5 Reasons Why the F-35C is Poised to Strengthen U.S. Navy Air Power

Lockheed Martin // April 09, 2018

1. The Legacy Fleet is Aging 

The U.S. Navy’s existing fleet of F/A-18 Hornets and F/A-18 Super Hornets is aging fast, with many in need of replacement or costly and time consuming Service Life Extension Plans (SLEP) to extend the aircraft beyond their original 6,000 hour flight limit.

The F-35C will deliver an 8,000 flight hour airframe and will replace, supplement and enhance the U.S. Navy’s existing fleet for decades to come.

2. Evolving Threats Demand New Capabilities

Rising threats from advanced surface-to-air missiles, air-to-air missiles, and tactical aircraft are advancing and fielding at a rapid pace, requiring new capabilities not available in 4th generation fighters.

With true stealth designed in from day one, coupled with sensor fusion, unprecedented battlespace awareness, and electronic attack, the F-35C provides the warfighter the ultimate ability to more effectively execute assigned missions in the face of advancing threat capabilities around the globe.

And with more than 18,000 pounds of weapons capacity, and nearly 20,000 pounds of internal fuel, the F-35C delivers transformational lethality, survivability, combat radius, and mission flexibility.

3. F-35’s Sensor Capability and Connectivity Will Enhance All Platforms

The transformational F-35 is more than just a strike-fighter. It is a powerful force multiplier with an advanced sensor and communications suite that can significantly enhance the capabilities of other air, surface and ground-based platforms.

The F-35 can be used as a broad area sensor to provide early warning, over-the-horizon information on potential targets or incoming threats.

4. The F-35 Enhances 4th Generation Fighters 

U.S. Services have successfully employed the F-35 in multiple demanding deployments and exercises, and the F-35 is supporting operations around the globe today.

The F-35 is proving to be a transformational weapon system that not only provides significantly better battlespace accessibility compared to legacy aircraft but also makes legacy aircraft more survivable and effective by sharing its fused sensor information for unmatched threat and battlespace awareness among all air and surface assets currently operating in conjunction with Expeditionary Strike Groups, and soon with Carrier Strike Groups.

By 2025, the Navy's Aircraft Carrier air wings are scheduled to include F-35Cs, F/A-18E/F Super Hornets, EA-18G Growler electronic attack aircraft, E-2D Hawkeye battle management and control aircraft, MH-60R/S helicopters, and CV-22 carrier on board delivery logistics aircraft.

5. As the Program Matures, Costs Are Coming Down 

The F-35 program is maturing rapidly and costs are coming down. Lockheed Martin has delivered more than 280 aircraft, trained more than 580 pilots and 5,600 maintainers and the F-35 fleet has surpassed more than 130,000+ cumulative flight hours.

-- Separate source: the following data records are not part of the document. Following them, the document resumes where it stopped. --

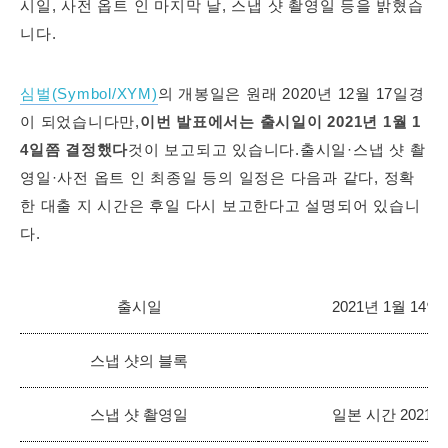
시일, 사전 옵트 인 마지막 날, 스냅 샷 촬영일 등을 밝혔습
니다.
심벌(Symbol/XYM)
의 개봉일은 원래 2020년 12월 17일경
이 되었습니다만,
이번 발표에서는 출시일이 2021년 1월 1
4일쯤 결정했다
것이 보고되고 있습니다.출시일·스냅 샷 촬
영일·사전 옵트 인 최종일 등의 일정은 다음과 같다, 정확
한 대출 지 시간은 후일 다시 보고한다고 설명되어 있습니
다.
출시일
2021년 1월 14
스냅 샷의 블록
3
스냅 샷 촬영일
일본 시간 2021년 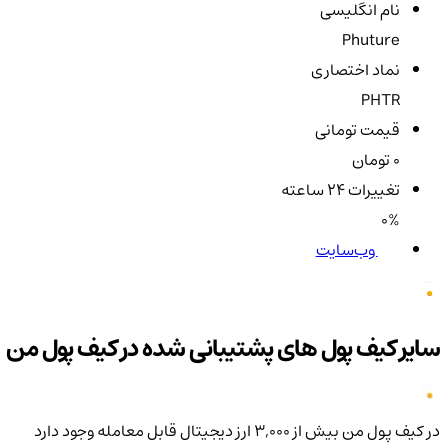
نام انگلیسی
Phuture
نماد اختصاری
PHTR
قیمت تومانی
0 تومان
تغییرات ۲۴ ساعته
0%
وب‌سایت
سایر کیف پول های پشتیبانی شده در کیف پول من
در کیف پول من بیش از ۳,۰۰۰ ارز دیجیتال قابل معامله وجود دارد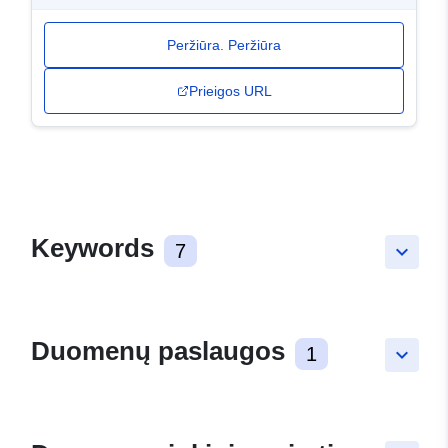
Peržiūra. Peržiūra
Prieigos URL
Keywords
7
keyboard_arrow_down
Duomenų paslaugos
1
keyboard_arrow_down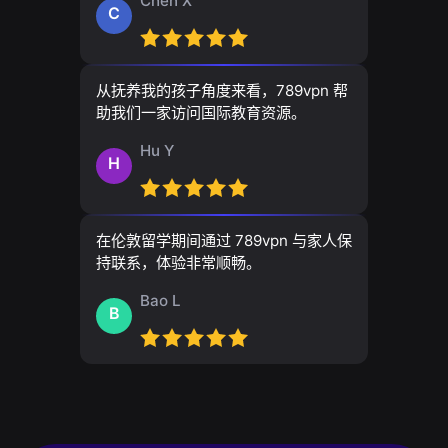
Chen X
C
从抚养我的孩子角度来看，789vpn 帮
助我们一家访问国际教育资源。
Hu Y
H
在伦敦留学期间通过 789vpn 与家人保
持联系，体验非常顺畅。
Bao L
B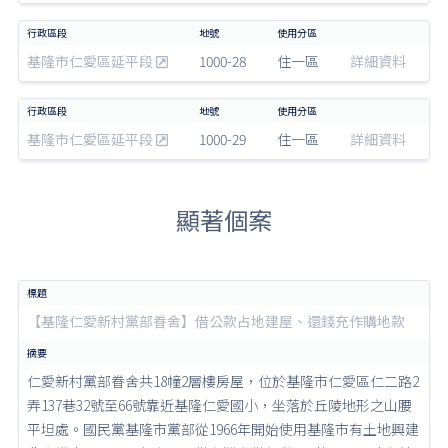
基隆市仁愛區延平段
1000-28
住一區
詳細資料
基隆市仁愛區延平段
1000-29
住一區
詳細資料
顯著個案
【基隆仁愛新村黨部眷舍】借公款占地建屋、還錢充作購地款
仁愛新村黨部眷舍共18幢2層樓房屋，位於基隆市仁愛區仁二路2
弄137巷32號至66號靠近基隆仁愛國小，坐落於丘陵地形之山腰
平坦處。國民黨基隆市黨部從1966年開始使用基隆市有土地興建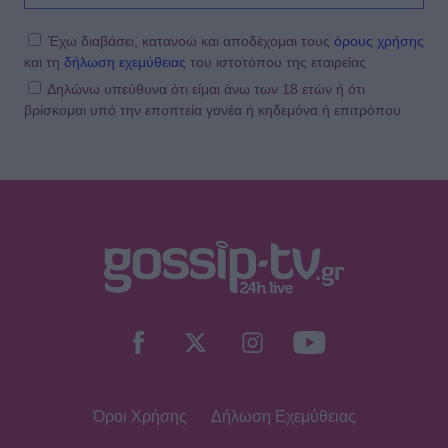
Έχω διαβάσει, κατανοώ και αποδέχομαι τους
όρους χρήσης
και τη
δήλωση εχεμύθειας
του ιστοτόπου της εταιρείας
Δηλώνω υπεύθυνα ότι είμαι άνω των 18 ετών ή ότι
βρίσκομαι υπό την εποπτεία γονέα ή κηδεμόνα ή επιτρόπου
Όροι Χρήσης
Δήλωση Εχεμύθειας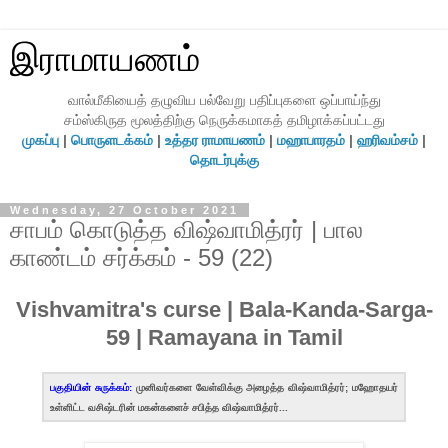
இராமாயணம்
வால்மீகியைத் தழுவிய பல்வேறு பதிப்புகளை ஒப்பாய்ந்து
சம்ஸ்கிருத மூலத்திற்கு நெருக்கமாகத் தமிழாக்கப்பட்டது
முகப்பு
|
பொருளடக்கம்
|
உத்தர ராமாயணம்
|
மஹாபாரதம்
|
ஹரிவம்சம்
|
தொடர்புக்கு
Wednesday, 27 October 2021
சாபம் கொடுத்த விஷ்வாமித்ரர் | பால
காண்டம் சர்க்கம் - 59 (22)
Vishvamitra's curse | Bala-Kanda-Sarga-
59 | Ramayana in Tamil
பகுதியின் சுருக்கம்:
முனிவர்களை வேள்விக்கு அழைத்த விஷ்வாமித்ரர்; மஹோதயர்
உள்ளிட்ட வசிஷ்டரின் மகன்களைச் சபித்த விஷ்வாமித்ரர்...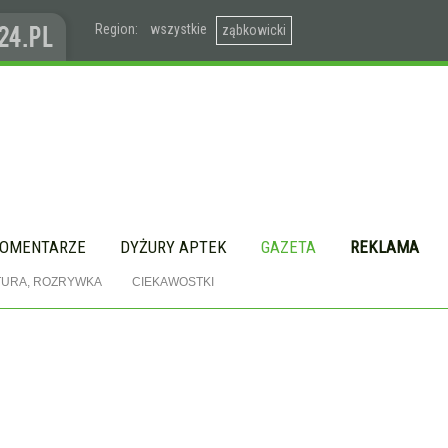
Region:
wszystkie
ząbkowicki
OMENTARZE
DYŻURY APTEK
GAZETA
REKLAMA
TURA, ROZRYWKA
CIEKAWOSTKI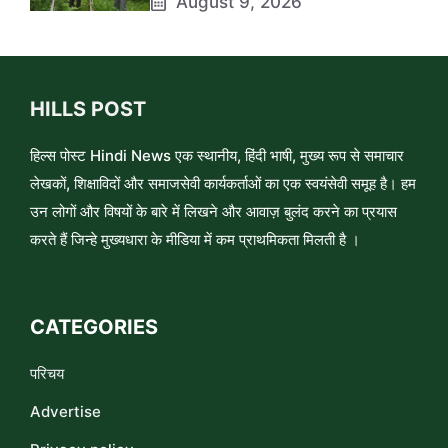
August 9, 2026
HILLS POST
हिल्स पोस्ट Hindi News एक स्थानीय, हिंदी भाषी, मुख्य रूप से समाचार
लेखकों, शिक्षाविदों और समाजसेवी कार्यकर्ताओं का एक स्वयंसेवी समूह है। हम
उन लोगों और विषयों के बारे में लिखने और आवाज़ बुलंद करने का प्रयास
करते हैं जिन्हे मुख्यधारा के मीडिया में कम प्राथमिकता मिलती है ।
CATEGORIES
परिचय
Advertise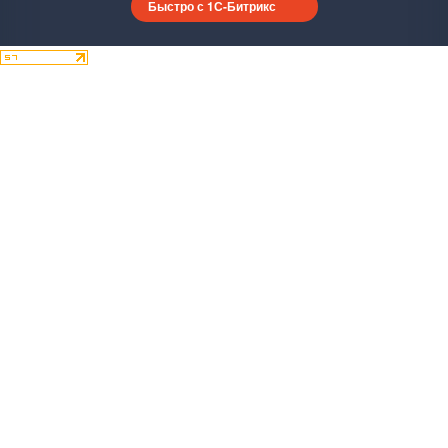
Быстро с 1С-Битрикс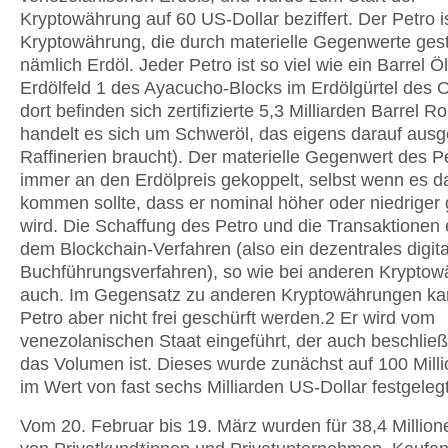
Kryptowährung auf 60 US-Dollar beziffert. Der Petro is
Kryptowährung, die durch materielle Gegenwerte gestü
nämlich Erdöl. Jeder Petro ist so viel wie ein Barrel 
Erdölfeld 1 des Ayacucho-Blocks im Erdölgürtel des 
dort befinden sich zertifizierte 5,3 Milliarden Barrel R
handelt es sich um Schweröl, das eigens darauf ausg
Raffinerien braucht). Der materielle Gegenwert des Pe
immer an den Erdölpreis gekoppelt, selbst wenn es d
kommen sollte, dass er nominal höher oder niedriger
wird. Die Schaffung des Petro und die Transaktionen 
dem Blockchain-Verfahren (also ein dezentrales digit
Buchführungsverfahren), so wie bei anderen Krypto
auch. Im Gegensatz zu anderen Kryptowährungen ka
Petro aber nicht frei geschürft werden.2 Er wird vom
venezolanischen Staat eingeführt, der auch beschließ
das Volumen ist. Dieses wurde zunächst auf 100 Mill
im Wert von fast sechs Milliarden US-Dollar festgelegt
Vom 20. Februar bis 19. März wurden für 38,4 Million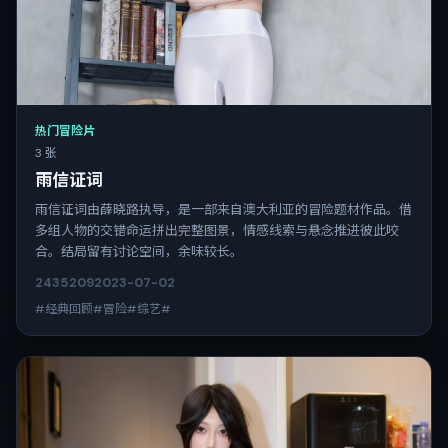
热门冒险片
3 张
雨信证词
雨信证词由薛晓路执导，是一部来自澳大利亚的冒险题材作品。借
多组人物的交错命运拼出完整图景，情感线索与悬念推进彼此咬
合。结局留有讨论空间，余味较长。
2435
209
2023-07-02
#经典回顾#冒险#综艺#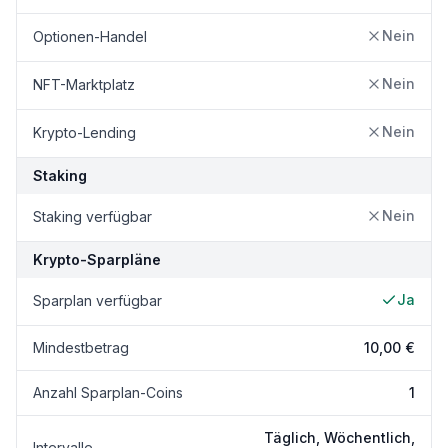
Nein
Optionen-Handel
Nein
NFT-Marktplatz
Nein
Krypto-Lending
Staking
Nein
Staking verfügbar
Krypto-Sparpläne
Ja
Sparplan verfügbar
Mindestbetrag
10,00 €
Anzahl Sparplan-Coins
1
Täglich, Wöchentlich,
Intervalle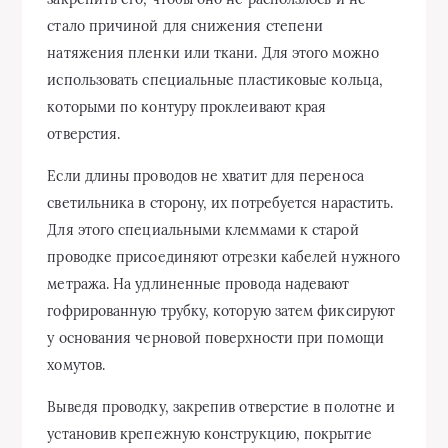
стало причиной для снижения степени
натяжения пленки или ткани. Для этого можно
использовать специальные пластиковые кольца,
которыми по контуру проклеивают края
отверстия.
Если длины проводов не хватит для переноса
светильника в сторону, их потребуется нарастить.
Для этого специальными клеммами к старой
проводке присоединяют отрезки кабелей нужного
метража. На удлиненные провода надевают
гофрированную трубку, которую затем фиксируют
у основания черновой поверхности при помощи
хомутов.
Выведя проводку, закрепив отверстие в полотне и
установив крепежную конструкцию, покрытие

F-35 unit costs have declined by more than 60% since the first production lot and we continue to reduce costs across production and sustainment. The F-35C specifically is on track to reach a unit cost of about $97 million by 2020, a cost that is considered comparable to legacy fighters.

And as aircraft mature, reliability improves, and the F-35 enterprise gears up to support a growing operational fleet, F-35C is expected to improve mission readiness and drastically reduce sustainment cost.

With significantly more capability for an equivalent cost as legacy aircraft, the F-35C is poised to affordably strengthen U.S. Navy air power for decades to come.